What This Actually Fits

Vincent’s theorem (the Vincent identity) says that minimizing \(J_{\text{DSM}}\) is equivalent — up to a constant in \(\theta\) — to minimizing the explicit score-matching loss against the corrupted marginal \(q_\sigma\):

\[ J_{\text{DSM}}(\theta) = \tfrac{1}{2} \mathbb{E}_{\tilde x \sim q_\sigma}\!\left[\| s_\theta(\tilde x) - \nabla_{\tilde x} \log q_\sigma(\tilde x) \|^2\right] + \text{const}. \]

So training on noise-prediction returns the score of the noised data distribution, not the original. The cleaner the noise (smaller \(\sigma\)), the closer \(q_\sigma\) is to \(p_{\text{data}}\) and the closer the learned score is to the data score.

This identity is non-obvious — the trick is integration by parts that converts the unknown \(\nabla \log q_\sigma\) into a tractable conditional score.

The Noise-Prediction Reparameterization

It is convenient to write the model as a noise predictor instead of a score:

\[ \varepsilon_\theta(\tilde x) = -\sigma \, s_\theta(\tilde x). \]

Then the loss becomes

\[ J_{\text{DSM}}(\theta) = \tfrac{1}{2 \sigma^2} \mathbb{E}_{x, \varepsilon}\!\left[\|\varepsilon_\theta(\tilde x) - \varepsilon\|^2\right], \qquad \tilde x = x + \sigma \varepsilon. \]

This is the form usually used in code: predict the noise that was added, weighted by \(1/\sigma^2\). DDPM uses an unweighted version of this loss across all noise levels — the unweighting is part of what makes it a “weighted ELBO” rather than the natural one.

Why It Beats Implicit Score Matching

Recall that implicit score matching requires computing \(\operatorname{tr}(\nabla_x s_\theta(x))\). For an image with \(d\) pixels, this is \(O(d)\) backward passes per training point — prohibitive.

Denoising score matching has no Jacobian term. Each training step is a single forward pass and a single backward pass through \(\varepsilon_\theta\).
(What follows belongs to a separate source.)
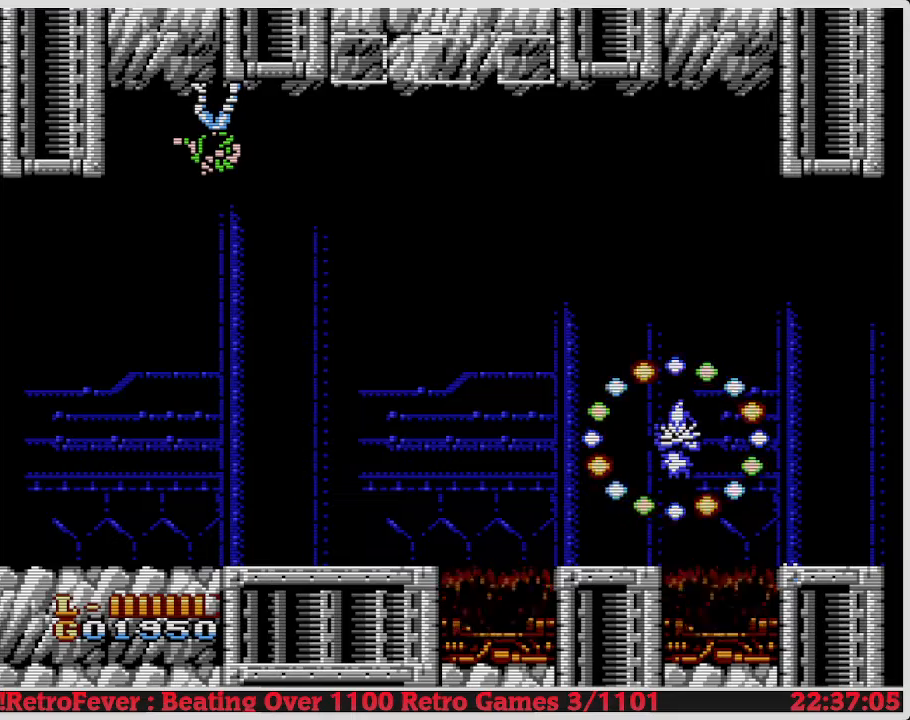
{"buttons": [], "events": []}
The total compute per step is the same as a supervised regression — just predict the noise.

The price: the learned score is the score of \(q_\sigma\), not \(p_{\text{data}}\). For small \(\sigma\) the difference is small but nonzero. Multi-scale training (training one model on a range of \(\sigma\) values, conditioned on \(\sigma\)) gives a model that knows the score at every noise level, which is what diffusion sampling needs.
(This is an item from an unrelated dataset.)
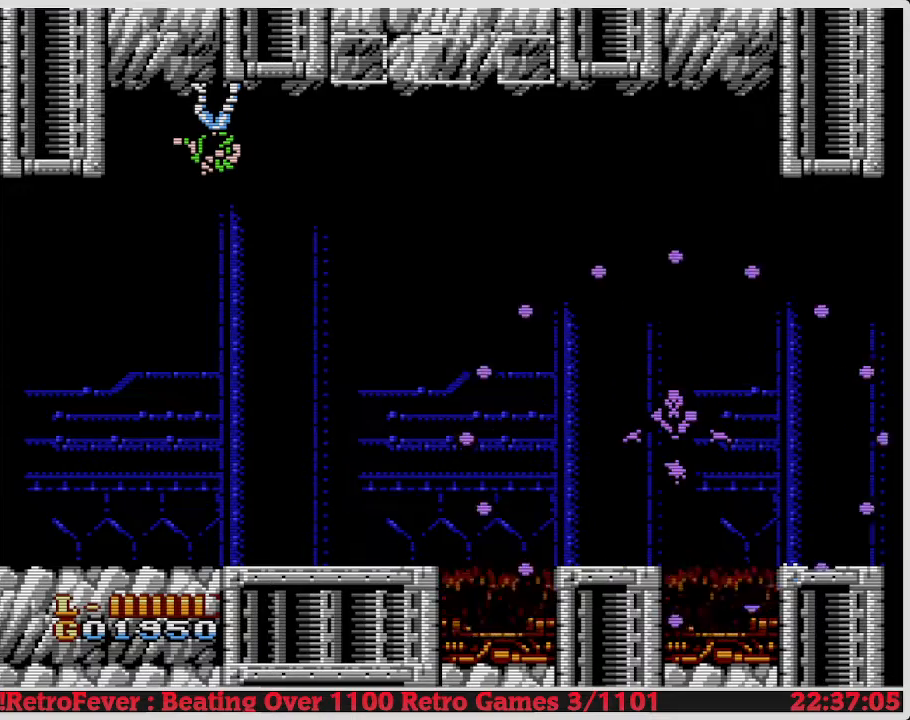
{"buttons": ["DPAD_RIGHT"], "events": [[17, "DPAD_LEFT", "down"], [250, "DPAD_LEFT", "up"], [433, "DPAD_RIGHT", "down"]]}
Multi-Scale: From Single \(\sigma\) to a Schedule

A single \(\sigma\) produces a model of one noised distribution. To sample from \(p_{\text{data}}\) we need to invert the noising — start from pure noise and progressively denoise. This requires the score at every noise level on the path from pure noise to clean data.

The diffusion training loss is a multi-scale denoising score matching:

\[ \mathcal{L}(\theta) = \mathbb{E}_{t \sim \text{schedule}}\!\left[\lambda(t) \cdot J_{\text{DSM}}^{(\sigma_t)}(\theta)\right], \]

with \(\lambda(t)\) a per-level weighting. Different choices of \(\lambda(t)\) recover different familiar objectives — the DDPM loss is a weighted ELBO.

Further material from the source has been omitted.